(Corrects paragraph 8 to 56 cents from $56)
July 25 (Reuters) - Mondelez International Inc on Wednesday reported a better-than-expected quarterly profit as it sold more Cadbury chocolates and Oreo biscuits in Europe and North America, while keeping a lid on costs.
Shares of the world’s No. 2 confectioner rose 5.04 percent to $43.7 in extended trading on Wednesday as the company’s Power Brands business registered fourth straight quarter of gains.
The business, which houses Cadbury, Milka and Trident Gum, reported second-quarter sales of $4.55 billion, a 5.2 percent rise from a year earlier. It accounted for nearly 75 percent of its total revenue.
Mondelez’s performance comes at a time when food packaging companies are facing a number of challenges ranging from higher transportation costs to consumers’ growing preference for healthier foods.
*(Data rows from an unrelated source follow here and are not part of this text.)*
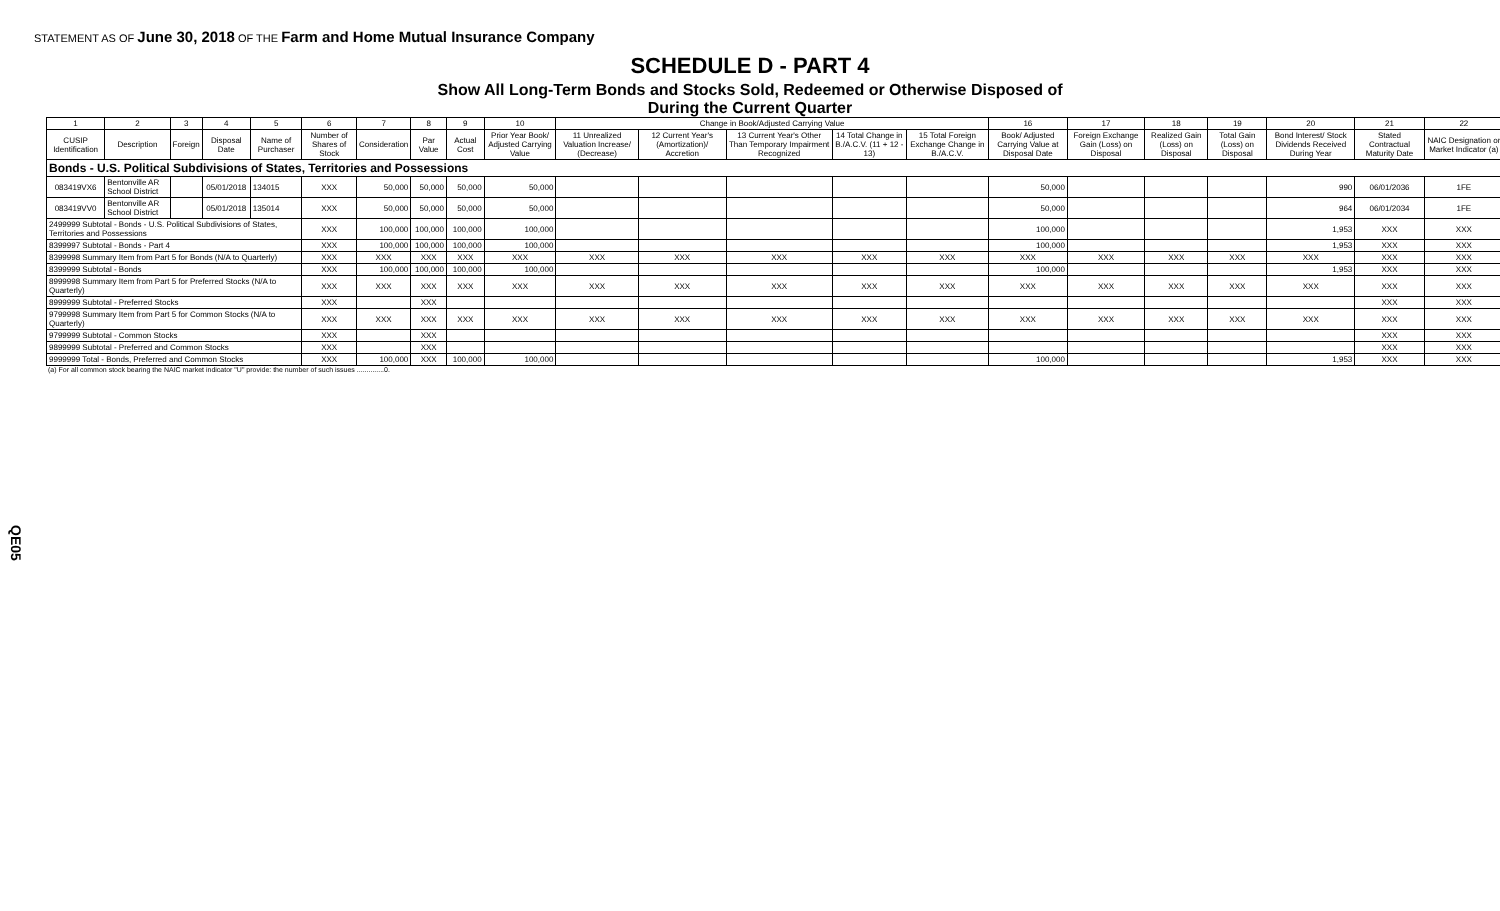STATEMENT AS OF June 30, 2018 OF THE Farm and Home Mutual Insurance Company
SCHEDULE D - PART 4
Show All Long-Term Bonds and Stocks Sold, Redeemed or Otherwise Disposed of
During the Current Quarter
| 1 | 2 | 3 | 4 | 5 | 6 | 7 | 8 | 9 | 10 | Change in Book/Adjusted Carrying Value | | | | | 16 | 17 | 18 | 19 | 20 | 21 | 22 |
| --- | --- | --- | --- | --- | --- | --- | --- | --- | --- | --- | --- | --- | --- | --- | --- | --- | --- | --- | --- | --- | --- |
| CUSIP Identification | Description | Foreign | Disposal Date | Name of Purchaser | Number of Shares of Stock | Consideration | Par Value | Actual Cost | Prior Year Book/ Adjusted Carrying Value | 11 Unrealized Valuation Increase/ (Decrease) | 12 Current Year's (Amortization)/ Accretion | 13 Current Year's Other Than Temporary Impairment Recognized | 14 Total Change in B./A.C.V. (11 + 12 - 13) | 15 Total Foreign Exchange Change in B./A.C.V. | Book/ Adjusted Carrying Value at Disposal Date | Foreign Exchange Gain (Loss) on Disposal | Realized Gain (Loss) on Disposal | Total Gain (Loss) on Disposal | Bond Interest/ Stock Dividends Received During Year | Stated Contractual Maturity Date | NAIC Designation or Market Indicator (a) |
| Bonds - U.S. Political Subdivisions of States, Territories and Possessions | | | | | | | | | | | | | | | | | | | | | |
| 083419VX6 | Bentonville AR School District | | 05/01/2018 | 134015 | XXX | 50,000 | 50,000 | 50,000 | 50,000 | | | | | | 50,000 | | | | 990 | 06/01/2036 | 1FE |
| 083419VV0 | Bentonville AR School District | | 05/01/2018 | 135014 | XXX | 50,000 | 50,000 | 50,000 | 50,000 | | | | | | 50,000 | | | | 964 | 06/01/2034 | 1FE |
| 2499999 Subtotal - Bonds - U.S. Political Subdivisions of States, Territories and Possessions | | | | | XXX | 100,000 | 100,000 | 100,000 | 100,000 | | | | | | 100,000 | | | | 1,953 | XXX | XXX |
| 8399997 Subtotal - Bonds - Part 4 | | | | | XXX | 100,000 | 100,000 | 100,000 | 100,000 | | | | | | 100,000 | | | | 1,953 | XXX | XXX |
| 8399998 Summary Item from Part 5 for Bonds (N/A to Quarterly) | | | | | XXX | XXX | XXX | XXX | XXX | XXX | XXX | XXX | XXX | XXX | XXX | XXX | XXX | XXX | XXX | XXX | XXX |
| 8399999 Subtotal - Bonds | | | | | XXX | 100,000 | 100,000 | 100,000 | 100,000 | | | | | | 100,000 | | | | 1,953 | XXX | XXX |
| 8999998 Summary Item from Part 5 for Preferred Stocks (N/A to Quarterly) | | | | | XXX | XXX | XXX | XXX | XXX | XXX | XXX | XXX | XXX | XXX | XXX | XXX | XXX | XXX | XXX | XXX | XXX |
| 8999999 Subtotal - Preferred Stocks | | | | | XXX | | XXX | | | | | | | | | | | | | XXX | XXX |
| 9799998 Summary Item from Part 5 for Common Stocks (N/A to Quarterly) | | | | | XXX | XXX | XXX | XXX | XXX | XXX | XXX | XXX | XXX | XXX | XXX | XXX | XXX | XXX | XXX | XXX | XXX |
| 9799999 Subtotal - Common Stocks | | | | | XXX | | XXX | | | | | | | | | | | | | XXX | XXX |
| 9899999 Subtotal - Preferred and Common Stocks | | | | | XXX | | XXX | | | | | | | | | | | | | XXX | XXX |
| 9999999 Total - Bonds, Preferred and Common Stocks | | | | | XXX | 100,000 | XXX | 100,000 | 100,000 | | | | | | 100,000 | | | | 1,953 | XXX | XXX |
(a) For all common stock bearing the NAIC market indicator "U" provide: the number of such issues ..............0.
QE05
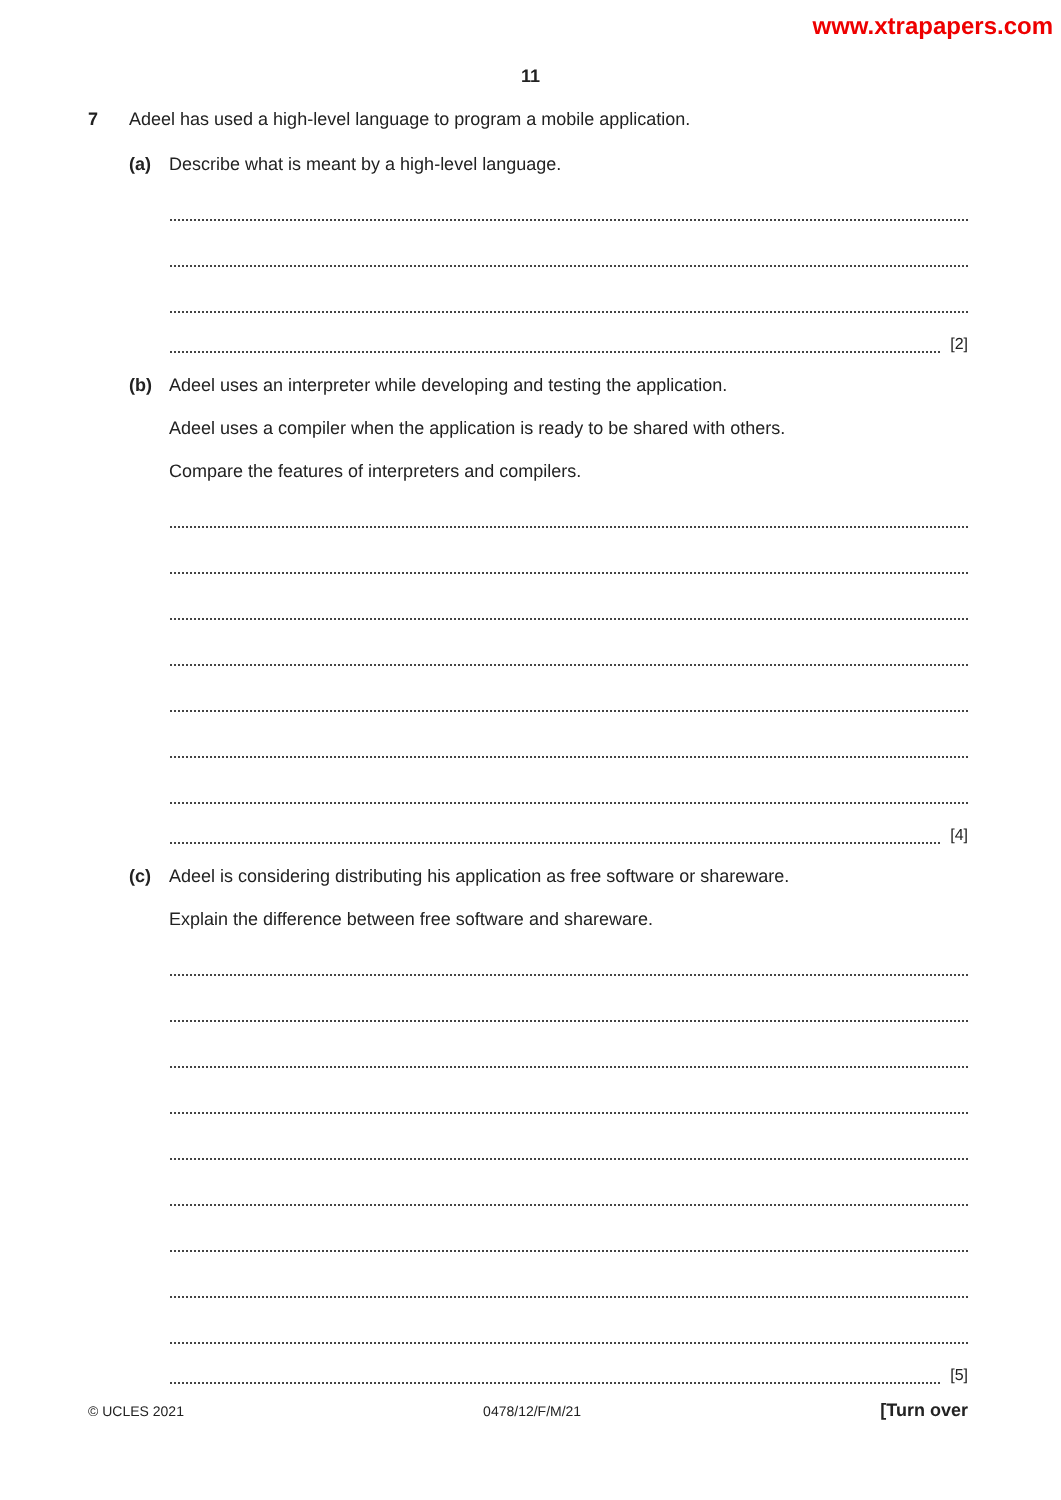www.xtrapapers.com
11
7 Adeel has used a high-level language to program a mobile application.
(a) Describe what is meant by a high-level language.
[2]
(b) Adeel uses an interpreter while developing and testing the application.
Adeel uses a compiler when the application is ready to be shared with others.
Compare the features of interpreters and compilers.
[4]
(c) Adeel is considering distributing his application as free software or shareware.
Explain the difference between free software and shareware.
[5]
© UCLES 2021 0478/12/F/M/21 [Turn over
The company has been opening more efficient manufacturing plants and implementing zero-based budgeting, which requires expenses to be justified for each new period, as part of plans to cut about $3 billion in costs by the end of 2018. These efforts drove adjusted gross profit margin up 60 basis points to 40.4 percent. Net income attributable to the company fell to $323 million, or 22 cents per share, in the second quarter ended June 30 from $498 million, or 32 cents per share, a year earlier.
Excluding items, the company earned 56 cents per share, beating analysts’ estimates by 2 cents, according to Thomson Reuters I/B/E/S.